» **WHAT THIS EXERCISE ASKS**
1. In the passage on crip poetry, what reason does the writer give for why disabled people are sometimes otherized by fellow disabled people and crip poets? Answer in one to three sentences.
2. Answer these questions from the passage on crip poetry:
(a) Where were the six responses to the "Crip Poetry" essay published, and in what month?
(b) Whose assertion is quoted, and what does it say?
(c) Which shared experience of disabled people does the writer single out in particular?

=== TEXT SECTION ===

But is connection something that the artist does? And is it up to the artist to make that explicit? Or is it up to readers and audience members to connect the dots? Isn't connecting the dots a crucial part of the aesthetic experience?
It is good that these ideas have not hardened into amber, that there continue to be questions for artists and scholars to address. And it is an honor to engage with the six responses to my "Crip Poetry" essay that Wordgathering published in December. The variety of their voices as well as perspectives demonstrates the strength of Avra Wing's assertion: "there is no one narrative of disability." She and the other authors remind us of the deep situatedness from which we write poems, a situatedness that varies significantly from poet to poet as well as poem to poem but still affirms the key idea with which I approach crip arts, especially crip poetry: there is an us, there is a here here, that we disabled people—across the wide range of our ways of being in the world, across all our uniquenesses—do share things, particularly our experiences of being otherized because of our different bodyminds. Unfortunately we sometimes find ourselves otherized by fellow disabled people and even crip poets—perhaps even by ourselves. I suspect this is because shedding the ableism ingrained in us by the culture at large is ever an ongoing, incomplete process. Not to mention shedding the white supremacy, racism, sexism, homo- and transphobia, classism, nationalism, and the other mindsets that form the huge knot of oppressive attitudes that we so clearly need to unravel.

=== SUPPLIED ENTRIES ===

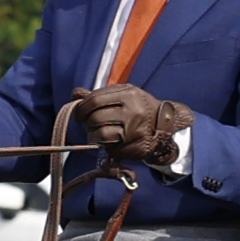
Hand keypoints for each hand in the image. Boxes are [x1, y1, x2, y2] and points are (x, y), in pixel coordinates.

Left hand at [76, 81, 194, 161]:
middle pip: (95, 117)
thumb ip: (99, 95)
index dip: (81, 108)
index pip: (94, 99)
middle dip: (86, 123)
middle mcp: (133, 110)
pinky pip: (109, 147)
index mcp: (128, 93)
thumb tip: (75, 93)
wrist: (164, 125)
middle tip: (87, 125)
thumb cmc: (138, 108)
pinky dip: (104, 145)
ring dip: (92, 136)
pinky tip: (108, 141)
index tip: (79, 114)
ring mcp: (134, 129)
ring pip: (100, 134)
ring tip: (97, 133)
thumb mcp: (122, 95)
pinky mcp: (135, 145)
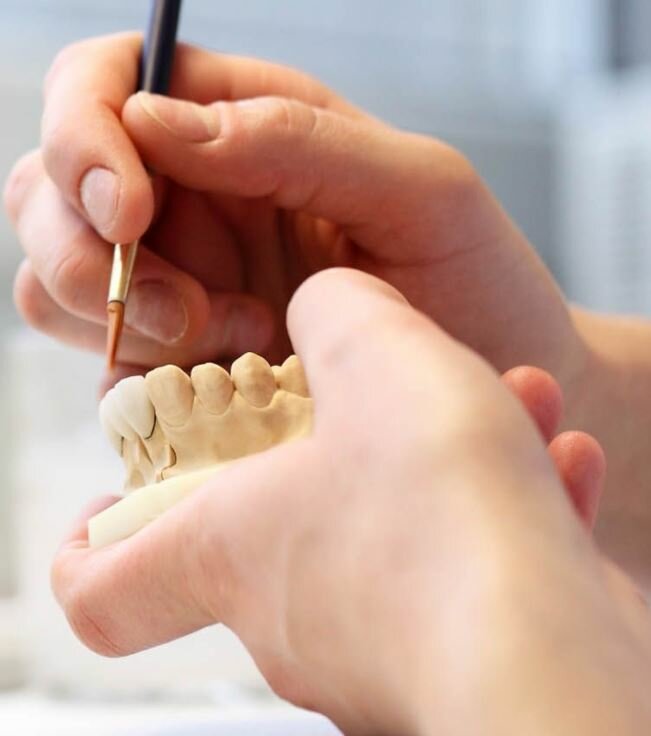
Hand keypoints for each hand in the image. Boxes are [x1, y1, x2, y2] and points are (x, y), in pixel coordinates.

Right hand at [4, 33, 582, 389]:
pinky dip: (139, 375)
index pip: (109, 84)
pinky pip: (107, 363)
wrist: (496, 381)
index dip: (85, 134)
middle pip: (50, 190)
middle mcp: (199, 200)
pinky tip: (227, 379)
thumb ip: (294, 139)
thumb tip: (152, 120)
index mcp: (245, 127)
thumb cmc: (477, 278)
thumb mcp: (420, 190)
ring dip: (121, 317)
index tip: (132, 210)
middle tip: (190, 311)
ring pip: (58, 280)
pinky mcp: (185, 358)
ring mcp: (185, 281)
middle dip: (92, 253)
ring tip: (237, 340)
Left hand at [52, 270, 649, 735]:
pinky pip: (469, 570)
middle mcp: (291, 615)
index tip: (110, 500)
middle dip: (342, 440)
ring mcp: (376, 650)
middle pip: (278, 523)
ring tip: (511, 404)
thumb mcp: (372, 358)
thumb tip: (324, 303)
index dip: (89, 542)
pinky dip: (506, 510)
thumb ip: (331, 308)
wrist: (548, 654)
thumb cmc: (435, 514)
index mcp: (230, 550)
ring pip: (397, 530)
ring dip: (448, 460)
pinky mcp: (458, 661)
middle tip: (391, 392)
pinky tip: (561, 459)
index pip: (100, 585)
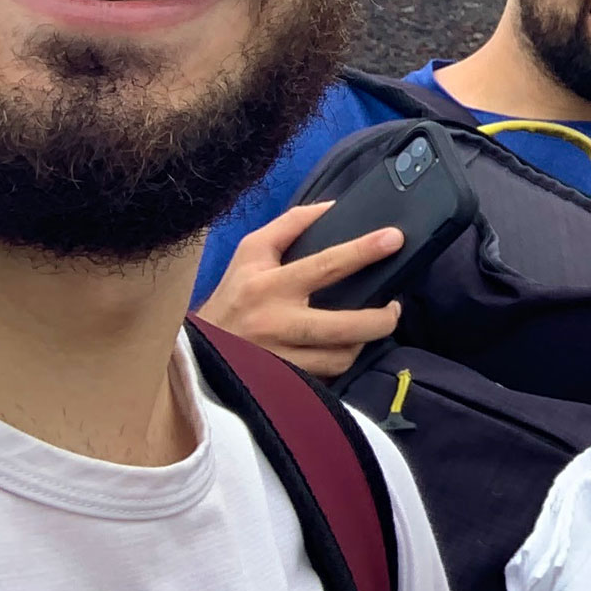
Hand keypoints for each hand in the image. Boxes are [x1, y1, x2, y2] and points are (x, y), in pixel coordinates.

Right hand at [196, 201, 401, 378]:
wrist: (196, 351)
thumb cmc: (232, 296)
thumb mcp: (251, 253)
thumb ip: (291, 225)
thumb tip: (333, 207)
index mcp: (268, 285)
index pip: (325, 265)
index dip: (363, 251)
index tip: (394, 239)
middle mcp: (275, 323)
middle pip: (345, 326)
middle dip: (381, 318)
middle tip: (394, 307)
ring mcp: (280, 358)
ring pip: (341, 357)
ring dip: (362, 342)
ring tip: (368, 328)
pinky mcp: (285, 383)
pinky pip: (327, 376)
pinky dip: (341, 361)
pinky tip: (344, 348)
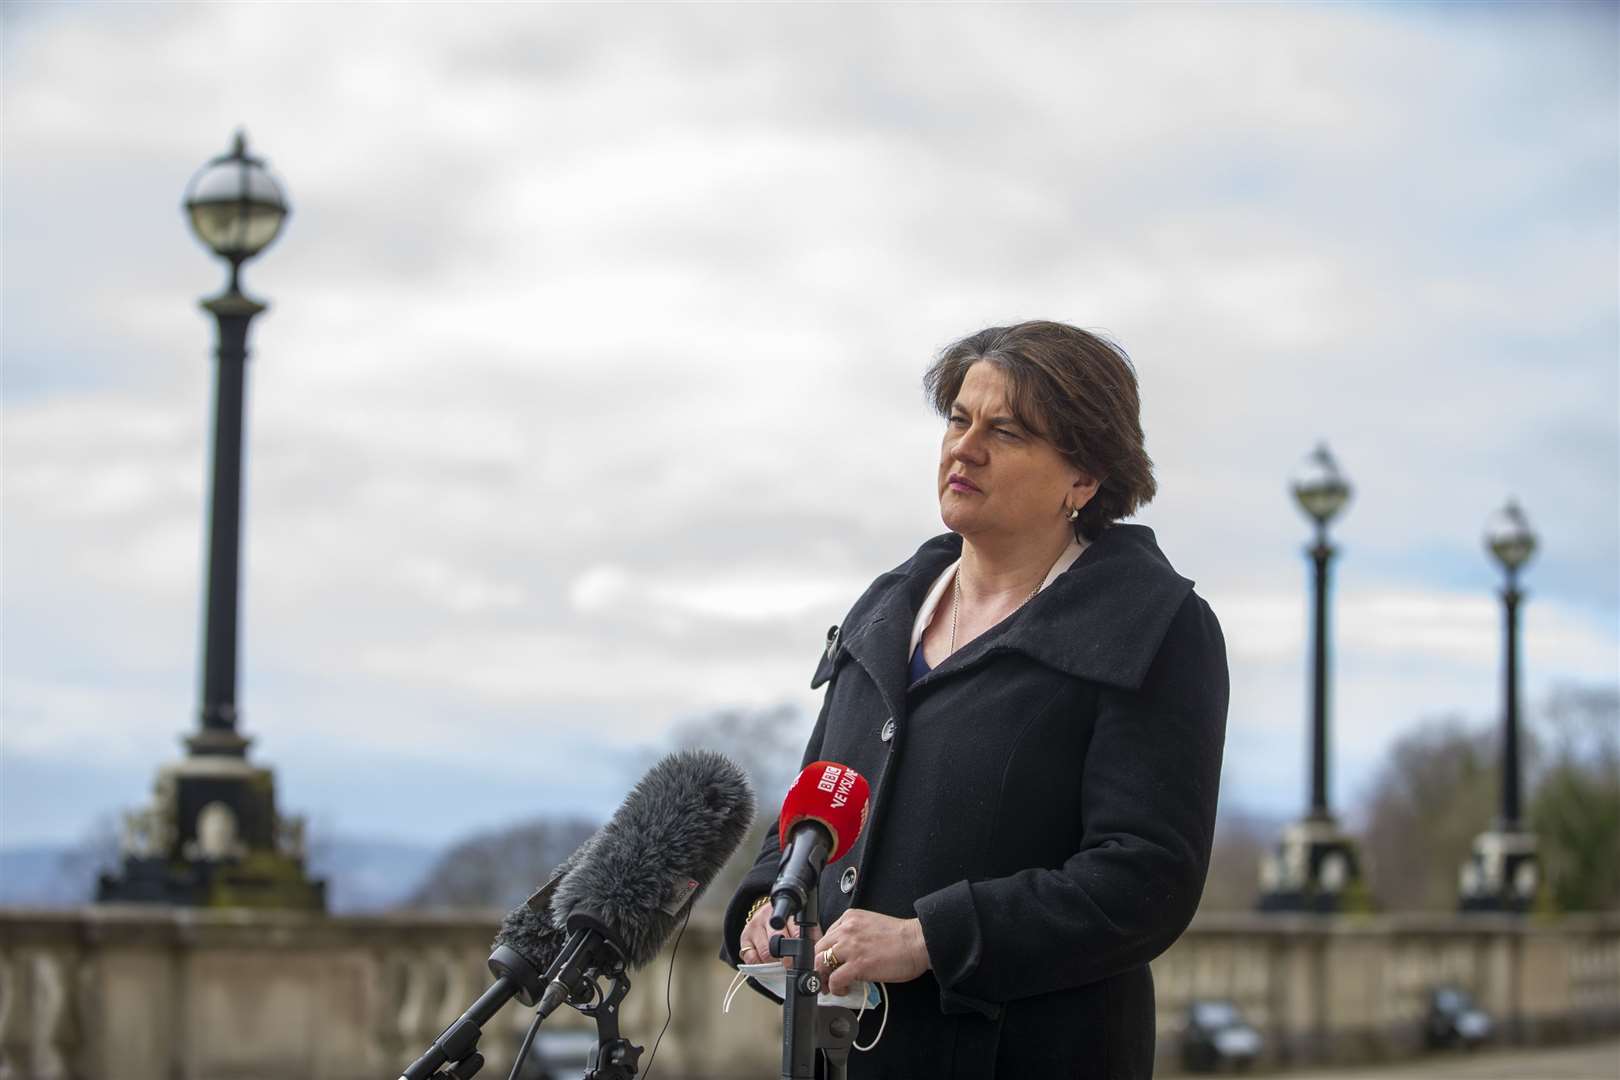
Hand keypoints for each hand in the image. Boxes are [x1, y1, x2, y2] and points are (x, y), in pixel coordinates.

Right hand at [738, 899, 812, 971]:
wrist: (768, 915)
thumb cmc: (788, 925)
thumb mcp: (802, 927)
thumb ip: (811, 938)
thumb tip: (816, 958)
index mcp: (787, 913)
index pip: (795, 931)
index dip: (798, 949)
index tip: (800, 961)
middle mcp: (768, 916)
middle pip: (777, 942)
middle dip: (785, 959)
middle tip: (789, 965)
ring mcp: (755, 926)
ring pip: (765, 952)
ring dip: (773, 963)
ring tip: (778, 962)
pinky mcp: (744, 937)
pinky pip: (751, 957)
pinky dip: (759, 964)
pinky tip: (765, 961)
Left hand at [814, 908, 929, 995]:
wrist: (917, 943)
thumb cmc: (901, 937)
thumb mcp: (871, 926)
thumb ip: (854, 935)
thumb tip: (844, 954)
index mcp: (850, 918)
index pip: (825, 936)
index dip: (824, 953)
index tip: (827, 964)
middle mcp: (846, 930)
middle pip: (818, 949)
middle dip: (818, 966)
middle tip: (823, 979)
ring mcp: (850, 947)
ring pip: (821, 963)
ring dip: (823, 978)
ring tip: (831, 987)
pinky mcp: (857, 965)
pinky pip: (834, 979)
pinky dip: (835, 988)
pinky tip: (843, 989)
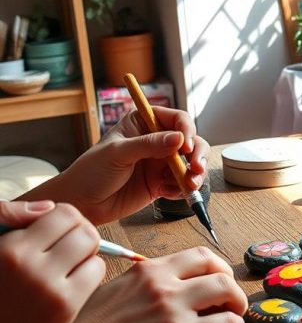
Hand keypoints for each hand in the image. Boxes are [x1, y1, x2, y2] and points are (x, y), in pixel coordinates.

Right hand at [0, 200, 104, 322]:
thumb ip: (12, 219)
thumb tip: (49, 207)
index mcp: (9, 247)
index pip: (62, 212)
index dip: (65, 220)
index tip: (57, 233)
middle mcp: (27, 264)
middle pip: (82, 227)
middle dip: (80, 233)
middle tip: (69, 249)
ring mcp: (47, 287)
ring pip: (93, 245)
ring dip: (87, 252)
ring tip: (70, 265)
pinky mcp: (64, 308)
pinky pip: (96, 270)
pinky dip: (91, 272)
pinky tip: (74, 282)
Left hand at [24, 106, 209, 224]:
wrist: (83, 202)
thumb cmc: (92, 171)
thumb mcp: (119, 153)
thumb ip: (149, 145)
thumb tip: (179, 139)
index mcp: (143, 123)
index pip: (175, 119)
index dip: (186, 131)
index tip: (186, 146)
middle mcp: (155, 141)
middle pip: (189, 141)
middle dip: (197, 154)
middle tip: (196, 168)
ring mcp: (158, 163)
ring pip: (189, 164)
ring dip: (194, 174)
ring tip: (190, 185)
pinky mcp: (159, 184)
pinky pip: (180, 184)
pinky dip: (182, 189)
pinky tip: (170, 193)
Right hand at [51, 247, 246, 322]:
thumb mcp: (118, 288)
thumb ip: (149, 284)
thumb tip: (180, 290)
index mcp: (148, 268)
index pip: (199, 255)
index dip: (217, 268)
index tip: (218, 281)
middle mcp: (164, 284)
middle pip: (219, 270)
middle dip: (232, 286)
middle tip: (232, 302)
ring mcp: (174, 310)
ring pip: (228, 292)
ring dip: (237, 305)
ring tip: (233, 319)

===

» **SOLUTIONS FOR EACH TASK**
1. The writer suspects it happens because getting rid of the ableism that the wider culture has ingrained in us is always an ongoing, incomplete process. The same holds for shedding white supremacy, racism, sexism, homo- and transphobia, classism, nationalism and other oppressive mindsets.

2.
(a) Wordgathering published them in December.
(b) It is Avra Wing's: "there is no one narrative of disability."
(c) The experience of being otherized because of their different bodyminds.